The general rule to come out of that exchange in regards to the town and the forest around it was a simple one. For what you take from the earth, you must return it with your own.
“Have a nice night,” the sheriff said as he got back behind the wheel of his truck.
“Same to you.”
She watched him back out of the yard and followed the bouncing trail of his headlights as the truck made its way back down the dirt road and into the forest. She spent another moment listening to the night and taking in the fresh air before she returned to the cabin.
“What did the sheriff have for us?” Clairvius asked her as she returned.

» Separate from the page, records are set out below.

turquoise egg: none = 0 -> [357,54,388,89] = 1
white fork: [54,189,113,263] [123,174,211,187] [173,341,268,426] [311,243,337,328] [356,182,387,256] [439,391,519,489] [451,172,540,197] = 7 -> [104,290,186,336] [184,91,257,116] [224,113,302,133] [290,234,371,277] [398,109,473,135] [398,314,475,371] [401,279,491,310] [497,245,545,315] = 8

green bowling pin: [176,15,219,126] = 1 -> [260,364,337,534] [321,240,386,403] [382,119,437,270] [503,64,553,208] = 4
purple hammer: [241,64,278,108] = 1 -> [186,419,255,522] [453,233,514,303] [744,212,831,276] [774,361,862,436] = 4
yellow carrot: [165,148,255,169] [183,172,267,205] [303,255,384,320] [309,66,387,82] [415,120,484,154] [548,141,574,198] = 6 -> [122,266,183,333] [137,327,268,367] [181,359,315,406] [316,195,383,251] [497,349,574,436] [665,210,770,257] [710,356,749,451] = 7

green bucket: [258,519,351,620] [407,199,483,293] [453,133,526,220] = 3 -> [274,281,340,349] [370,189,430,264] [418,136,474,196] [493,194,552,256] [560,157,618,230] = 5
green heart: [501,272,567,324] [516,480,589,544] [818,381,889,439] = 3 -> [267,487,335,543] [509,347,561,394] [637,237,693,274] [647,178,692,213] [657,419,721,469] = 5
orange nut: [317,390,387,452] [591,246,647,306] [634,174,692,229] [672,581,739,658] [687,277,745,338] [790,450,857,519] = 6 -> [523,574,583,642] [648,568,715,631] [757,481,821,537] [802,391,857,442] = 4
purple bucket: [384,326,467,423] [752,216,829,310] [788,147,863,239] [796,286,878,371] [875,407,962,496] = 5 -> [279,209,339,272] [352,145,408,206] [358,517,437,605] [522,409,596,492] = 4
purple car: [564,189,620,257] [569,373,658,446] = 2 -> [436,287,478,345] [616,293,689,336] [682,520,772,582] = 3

“These,” she said, showing him the plastic bags full of vegetables. “And he also brought another offering.”
“Would you like to me start digging the grave now?”
“No. It can wait until tomorrow,” she said as she started sorting through the vegetables.
*
Mama Miriam awoke shortly after midnight to voices outside of her window. As she slowly sat up in bed, she trained her ears on the voices and discovered that they were coming from much farther away. She got out of bed once her eyes adjusted to the darkness and walked to the front door. She opened it slowly and peered through the screen.
Behind her, she heard Clairvius enter the room. “What is it?” he asked.
She held up a finger to silence him and listened closely. As she looked to the night outside, she saw three darting arcs of light. It took her a moment to realize that these were flashlight beams. As she followed the lights, she then clearly heard at least three voices.
“What the hell is this?” one of them asked.
“Sure is a messed up place to have a house, right in the middle of these fucking woods. I mean, can you imagine—,”
“…Seriously guys, let’s just turn around. This is creepy…”
“Do you think anyone lives there?”
“Hell no, not way out here. I’d go crazy if I—,”
Mama Miriam closed the door quietly and turned to Clairvius. “Fetch the gun,” she said.
Clairvius nodded and walked on tiptoes to the back of the house.
Mama Miriam sighed, waited a moment and then walked out on the porch to greet her visitors.